» **PROBLEM STATEMENT**: Give every line of the entries as a single numbered list, leaving out blank lines.

INPUT DATA Block Start

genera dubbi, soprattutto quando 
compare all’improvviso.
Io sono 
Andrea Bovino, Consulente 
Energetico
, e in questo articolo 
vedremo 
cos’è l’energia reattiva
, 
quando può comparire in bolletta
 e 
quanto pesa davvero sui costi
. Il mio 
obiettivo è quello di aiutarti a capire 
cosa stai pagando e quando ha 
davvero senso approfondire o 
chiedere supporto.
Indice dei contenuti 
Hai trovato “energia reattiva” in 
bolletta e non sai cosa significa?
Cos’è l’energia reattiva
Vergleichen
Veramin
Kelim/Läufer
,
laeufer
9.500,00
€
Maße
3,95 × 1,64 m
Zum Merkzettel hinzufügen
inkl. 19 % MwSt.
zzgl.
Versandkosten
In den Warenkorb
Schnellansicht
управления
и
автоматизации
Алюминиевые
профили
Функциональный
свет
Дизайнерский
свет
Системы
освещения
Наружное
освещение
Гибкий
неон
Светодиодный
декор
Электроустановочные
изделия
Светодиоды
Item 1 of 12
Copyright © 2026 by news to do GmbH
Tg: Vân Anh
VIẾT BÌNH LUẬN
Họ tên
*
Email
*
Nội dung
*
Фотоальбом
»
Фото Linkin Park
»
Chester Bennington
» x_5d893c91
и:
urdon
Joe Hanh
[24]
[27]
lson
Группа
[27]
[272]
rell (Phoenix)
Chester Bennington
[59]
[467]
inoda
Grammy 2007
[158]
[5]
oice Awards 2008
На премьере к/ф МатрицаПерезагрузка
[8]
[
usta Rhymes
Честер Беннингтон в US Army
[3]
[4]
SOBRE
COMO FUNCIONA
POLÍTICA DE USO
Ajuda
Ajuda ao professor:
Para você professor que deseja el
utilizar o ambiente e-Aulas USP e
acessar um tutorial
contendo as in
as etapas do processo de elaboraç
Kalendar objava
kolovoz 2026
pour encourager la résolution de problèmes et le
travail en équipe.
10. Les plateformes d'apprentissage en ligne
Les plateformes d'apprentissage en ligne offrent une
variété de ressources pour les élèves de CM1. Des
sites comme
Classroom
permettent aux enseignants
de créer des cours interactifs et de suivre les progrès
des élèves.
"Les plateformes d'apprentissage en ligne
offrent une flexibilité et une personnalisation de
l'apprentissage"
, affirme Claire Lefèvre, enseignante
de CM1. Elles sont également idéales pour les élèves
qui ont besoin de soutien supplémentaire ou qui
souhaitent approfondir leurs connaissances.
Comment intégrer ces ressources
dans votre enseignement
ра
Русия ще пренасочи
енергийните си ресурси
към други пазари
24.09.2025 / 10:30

INPUT DATA Block End

» **RESULT OF THE TASK**:
1. genera dubbi, soprattutto quando 
2. compare all’improvviso.
3. Io sono 
4. Andrea Bovino, Consulente 
5. Energetico
6. , e in questo articolo 
7. vedremo 
8. cos’è l’energia reattiva
9. , 
10. quando può comparire in bolletta
11.  e 
12. quanto pesa davvero sui costi
13. . Il mio 
14. obiettivo è quello di aiutarti a capire 
15. cosa stai pagando e quando ha 
16. davvero senso approfondire o 
17. chiedere supporto.
18. Indice dei contenuti 
19. Hai trovato “energia reattiva” in 
20. bolletta e non sai cosa significa?
21. Cos’è l’energia reattiva
22. Vergleichen
23. Veramin
24. Kelim/Läufer
25. ,
26. laeufer
27. 9.500,00
28. €
29. Maße
30. 3,95 × 1,64 m
31. Zum Merkzettel hinzufügen
32. inkl. 19 % MwSt.
33. zzgl.
34. Versandkosten
35. In den Warenkorb
36. Schnellansicht
37. управления
38. и
39. автоматизации
40. Алюминиевые
41. профили
42. Функциональный
43. свет
44. Дизайнерский
45. свет
46. Системы
47. освещения
48. Наружное
49. освещение
50. Гибкий
51. неон
52. Светодиодный
53. декор
54. Электроустановочные
55. изделия
56. Светодиоды
57. Item 1 of 12
58. Copyright © 2026 by news to do GmbH
59. Tg: Vân Anh
60. VIẾT BÌNH LUẬN
61. Họ tên
62. *
63. Email
64. *
65. Nội dung
66. *
67. Фотоальбом
68. »
69. Фото Linkin Park
70. »
71. Chester Bennington
72. » x_5d893c91
73. и:
74. urdon
75. Joe Hanh
76. [24]
77. [27]
78. lson
79. Группа
80. [27]
81. [272]
82. rell (Phoenix)
83. Chester Bennington
84. [59]
85. [467]
86. inoda
87. Grammy 2007
88. [158]
89. [5]
90. oice Awards 2008
91. На премьере к/ф МатрицаПерезагрузка
92. [8]
93. [
94. usta Rhymes
95. Честер Беннингтон в US Army
96. [3]
97. [4]
98. SOBRE
99. COMO FUNCIONA
100. POLÍTICA DE USO
101. Ajuda
102. Ajuda ao professor:
103. Para você professor que deseja el
104. utilizar o ambiente e-Aulas USP e
105. acessar um tutorial
106. contendo as in
107. as etapas do processo de elaboraç
108. Kalendar objava
109. kolovoz 2026
110. pour encourager la résolution de problèmes et le
111. travail en équipe.
112. 10. Les plateformes d'apprentissage en ligne
113. Les plateformes d'apprentissage en ligne offrent une
114. variété de ressources pour les élèves de CM1. Des
115. sites comme
116. Classroom
117. permettent aux enseignants
118. de créer des cours interactifs et de suivre les progrès
119. des élèves.
120. "Les plateformes d'apprentissage en ligne
121. offrent une flexibilité et une personnalisation de
122. l'apprentissage"
123. , affirme Claire Lefèvre, enseignante
124. de CM1. Elles sont également idéales pour les élèves
125. qui ont besoin de soutien supplémentaire ou qui
126. souhaitent approfondir leurs connaissances.
127. Comment intégrer ces ressources
128. dans votre enseignement
129. ра
130. Русия ще пренасочи
131. енергийните си ресурси
132. към други пазари
133. 24.09.2025 / 10:30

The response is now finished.